Le monde des médias était également représenté par Intégrale Radio Santé, une station qui a rapidement su se faire remarquer. Flavien Ndongo, promoteur d’Intégrale Radio Santé, a présenté la mission de sa radio : « Intégrale Radio Santé est une radio spécialisée dans la santé, dont la mission est d’informer, d’éduquer et de divertir les populations. Nous agissons comme une courroie de transmission entre les spécialistes de la santé, les chercheurs, (…) et la population qui a besoin de cette information. »
Pour Flavien Ndongo, la participation au PALSA était une évidence : « C’est la raison de notre existence et celle de notre présence au PALSA : faire passer le message qu’un média existe désormais pour atteindre facilement sa cible, qui est bien entendu le grand public. » Bien que la version FM n’existe que depuis trois mois, après une année en digital, l’accueil fut enthousiaste. « Nous sommes vraiment ravis de l’accueil reçu. Je suppose que nous avons été l’attraction la plus courue par les visiteurs », a-t-il déclaré, ajoutant avec un sourire que « pour un média qui débute, être ainsi apprécié et visité est une excellente chose. »
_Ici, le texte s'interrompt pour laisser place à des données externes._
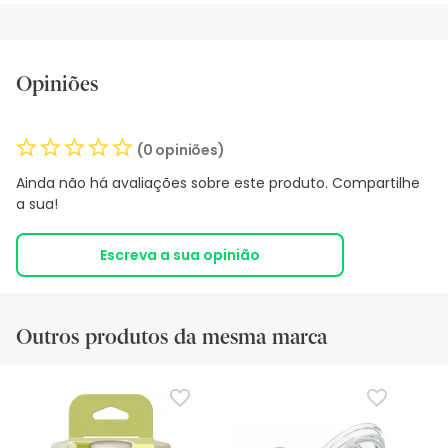
Opiniões
(0 opiniões)
Ainda não há avaliações sobre este produto. Compartilhe
a sua!
Escreva a sua opinião
Outros produtos da mesma marca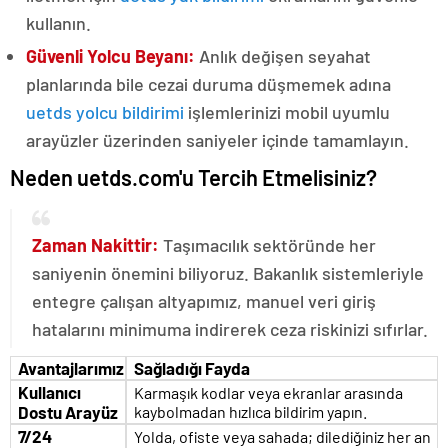
kullanın.
Güvenli Yolcu Beyanı:
Anlık değişen seyahat
planlarında bile cezai duruma düşmemek adına
uetds yolcu bildirimi
işlemlerinizi mobil uyumlu
arayüzler üzerinden saniyeler içinde tamamlayın.
Neden uetds.com'u Tercih Etmelisiniz?
Zaman Nakittir:
Taşımacılık sektöründe her
saniyenin önemini biliyoruz. Bakanlık sistemleriyle
entegre çalışan altyapımız, manuel veri giriş
hatalarını minimuma indirerek ceza riskinizi sıfırlar.
Avantajlarımız
Sağladığı Fayda
Kullanıcı
Karmaşık kodlar veya ekranlar arasında
Dostu Arayüz
kaybolmadan hızlıca bildirim yapın.
7/24
Yolda, ofiste veya sahada; dilediğiniz her an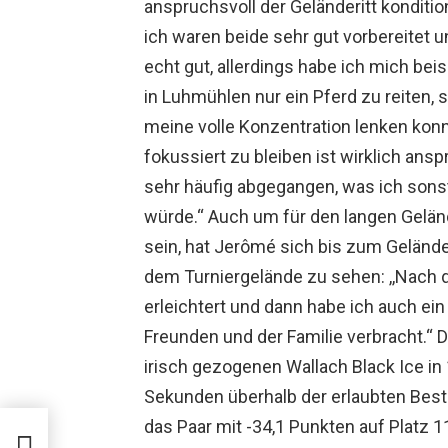
anspruchsvoll der Geländeritt konditi
ich waren beide sehr gut vorbereitet
echt gut, allerdings habe ich mich be
in Luhmühlen nur ein Pferd zu reiten, 
meine volle Konzentration lenken konn
fokussiert zu bleiben ist wirklich ans
sehr häufig abgegangen, was ich sons
würde.“ Auch um für den langen Geländ
sein, hat Jerômé sich bis zum Gelände
dem Turniergelände zu sehen: ,,Nach
erleichtert und dann habe ich auch ein
Freunden und der Familie verbracht.“ D
irisch gezogenen Wallach Black Ice in
Sekunden überhalb der erlaubten Best
das Paar mit -34,1 Punkten auf Platz 1
in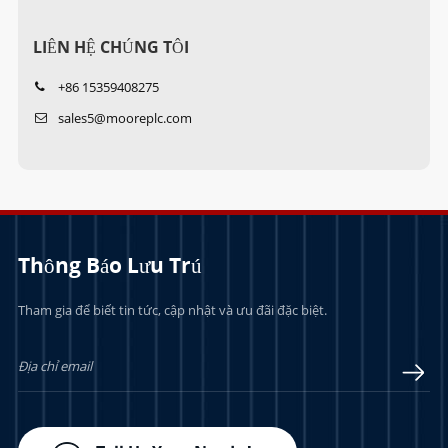
LIÊN HỆ CHÚNG TÔI
+86 15359408275
sales5@mooreplc.com
Thông Báo Lưu Trú
Tham gia để biết tin tức, cập nhật và ưu đãi đặc biệt.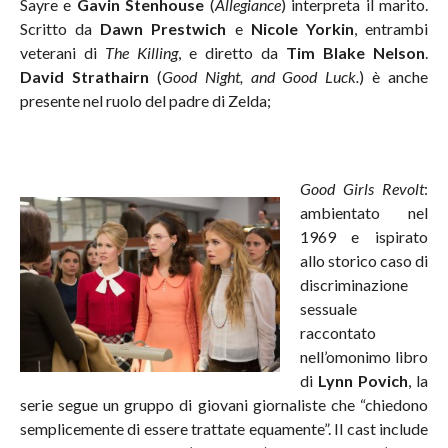
Sayre e
Gavin Stenhouse
(
Allegiance
) interpreta il marito.
Scritto da
Dawn Prestwich
e
Nicole Yorkin
, entrambi
veterani di
The Killing
, e diretto da
Tim Blake Nelson
.
David Strathairn
(
Good Night, and Good Luck.
) è anche
presente nel ruolo del padre di Zelda;
Good Girls Revolt
:
ambientato nel
1969 e ispirato
allo storico caso di
discriminazione
sessuale
raccontato
nell’omonimo libro
di
Lynn Povich
, la
serie segue un gruppo di giovani giornaliste che “chiedono
semplicemente di essere trattate equamente”. Il cast include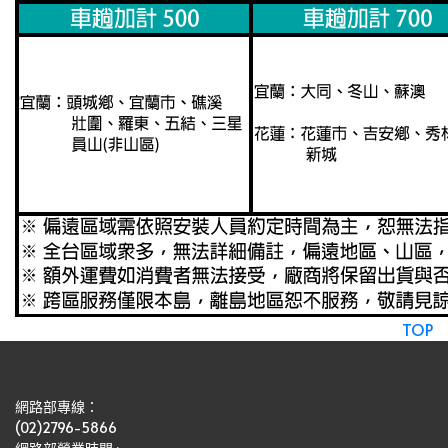
TOP
網路部專線：
(02)2796-5866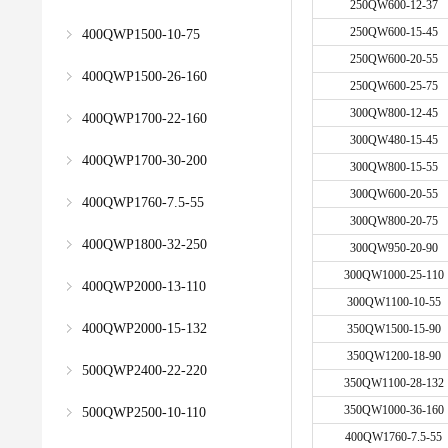
250QW600-12-37
250QW600-15-45
400QWP1500-10-75
250QW600-20-55
400QWP1500-26-160
250QW600-25-75
300QW800-12-45
400QWP1700-22-160
300QW480-15-45
400QWP1700-30-200
300QW800-15-55
300QW600-20-55
400QWP1760-7.5-55
300QW800-20-75
400QWP1800-32-250
300QW950-20-90
300QW1000-25-110
400QWP2000-13-110
300QW1100-10-55
400QWP2000-15-132
350QW1500-15-90
350QW1200-18-90
500QWP2400-22-220
350QW1100-28-132
350QW1000-36-160
500QWP2500-10-110
400QW1760-7.5-55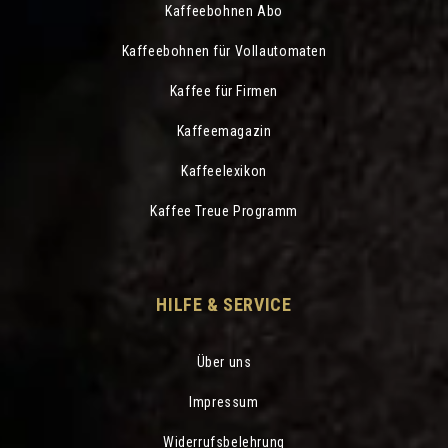
Kaffeebohnen Abo
Kaffeebohnen für Vollautomaten
Kaffee für Firmen
Kaffeemagazin
Kaffeelexikon
Kaffee Treue Programm
HILFE & SERVICE
Über uns
Impressum
Widerrufsbelehrung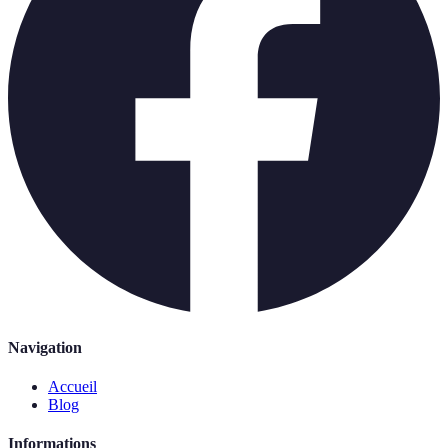
Navigation
Accueil
Blog
Informations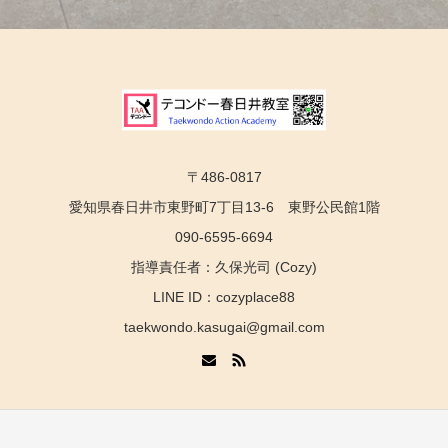
〒486-0817
愛知県春日井市東野町7丁目13-6 東野公民館1階
090-6595-6694
指導責任者：久保光司 (Cozy)
LINE ID：cozyplace88
taekwondo.kasugai@gmail.com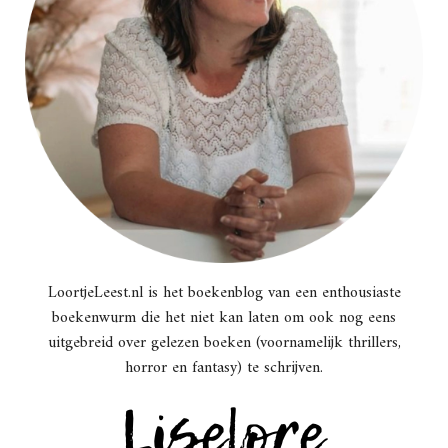
LoortjeLeest.nl is het boekenblog van een enthousiaste
boekenwurm die het niet kan laten om ook nog eens
uitgebreid over gelezen boeken (voornamelijk thrillers,
horror en fantasy) te schrijven.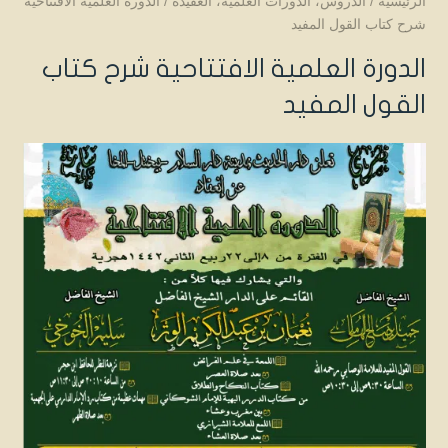
الرئيسية
/
الدروس
،
الدورات العلمية
،
العقيدة
/
الدورة العلمية الافتتاحية
شرح كتاب القول المفيد
الدورة العلمية الافتتاحية شرح كتاب
القول المفيد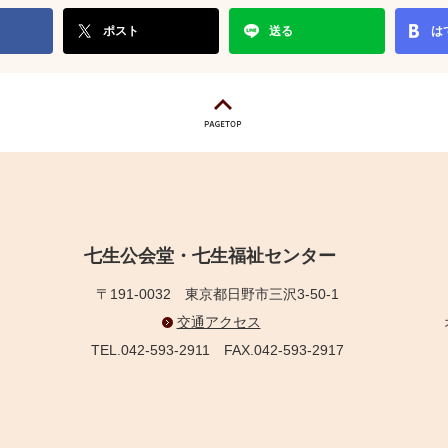
ポスト
送る
は
七生公会堂・七生福祉センター
〒191-0032
東京都日野市三沢3-50-1
交通アクセス
TEL.042-593-2911
FAX.042-593-2917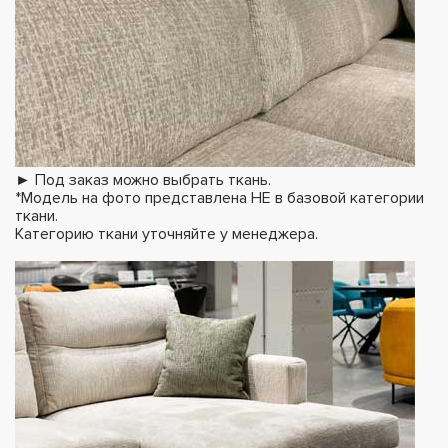
► Под заказ можно выбрать ткань.
*Модель на фото представлена НЕ в базовой категории
ткани.
Категорию ткани уточняйте у менеджера.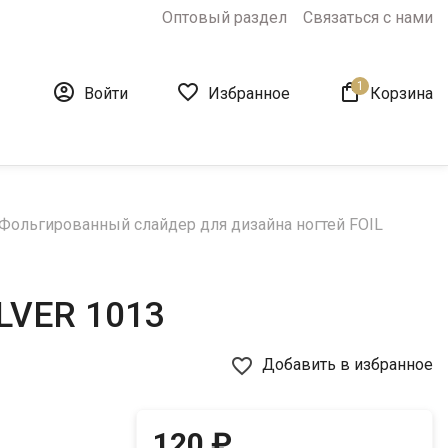
Оптовый раздел
Связаться с нами
1



Войти
Избранное
Корзина
Фольгированный слайдер для дизайна ногтей FOIL
ILVER 1013
favorite_border
Добавить в избранное
120 ₽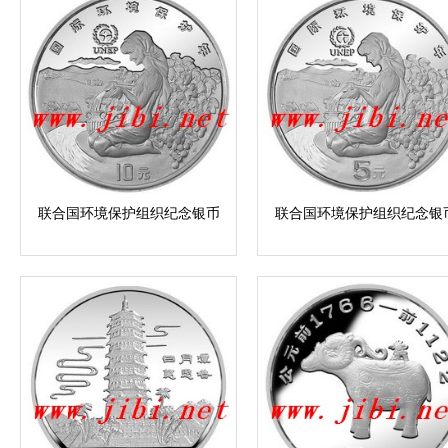
联合国环境保护组织纪念银币
联合国环境保护组织纪念银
Intégrale Radio Santé se distingue par son approche de programmation. « Nous n’avons pas d’émissions au format traditionnel avec des noms spécifiques. Au lieu de cela, nous avons créé une sorte de tribune ouverte, permettant à tous les spécialistes présents, et à ceux qui le souhaitent, de s’exprimer, de partager leurs connaissances et de découvrir la radio », a expliqué Flavien Ndongo. La station propose néanmoins des rendez-vous thématiques, notamment la matinale “L’Afrique se réveille”, un programme diversifié incluant santé, nutrition et actualités. Un programme dédié à la nutrition aide les familles à adopter de meilleures habitudes alimentaires, et l’émission “Intégrale” accueille des invités d’horizons variés pour “inspirer les jeunes”.
L’ambition d’Intégrale Radio Santé ne s’arrête pas au littoral. « Beaucoup ont exprimé le souhait de voir cette radio s’étendre jusqu’à Yaoundé, ou dans d’autres régions, » a conclu Flavien Ndongo. « Nous avons commencé à Douala, car c’est un processus, et nous aurons, si Dieu le veut, la possibilité de nous étendre dans toutes les régions pour informer davantage, comme le fait Echos-Santé, aussi bien au Cameroun qu’à l’étranger. »

Non loin de là, la présence du quotidien Échos Santé a également été très remarquée. Sous la coordination du directeur des affaires générales, Désiré Effala, le stand a exposé avec maestria le matériel de travail des journalistes et les différentes parutions du groupe, notamment Échos Santé, My Hospital, Afrik Environnement et Health News. “Nous nous engageons à offrir une information fiable et pertinente sur la santé”, a souligné Désiré Effala. “Nos publications visent à éclairer aussi bien les professionnels que le grand public sur les avancées, les défis et les bonnes pratiques en matière de santé. La presse est un acteur essentiel dans la sensibilisation et la prise de conscience.”
Combattre la tuberculose, protéger les enfants : l’engagement de l’ONG Fis Cameroun
Un autre stand emblématique est celui de l’ONG Fis Cameroun, véritable fer de lance dans la lutte quotidienne contre la tuberculose. Leurs représentants ont mis en avant l’étendue de leurs actions, allant des campagnes de sensibilisation et de dépistage à l’accompagnement des malades. Un point crucial de leur intervention a été la tuberculose pédiatrique. « C’est un combat essentiel », affirme Kenne de l’ONG. « Nous formons activement les professionnels de santé à la détection, au dépistage et à la prise en charge spécifique de la tuberculose chez les enfants, qui sont souvent plus vulnérables ». L’ONG ne s’arrête pas là : elle forme également des relais communautaires pour accompagner les malades dans leurs localités vers les centres de prise en charge, créant ainsi un maillage essentiel pour une meilleure gestion de la maladie. Leur engagement sur le terrain est une source d’inspiration pour tous les acteurs de la santé.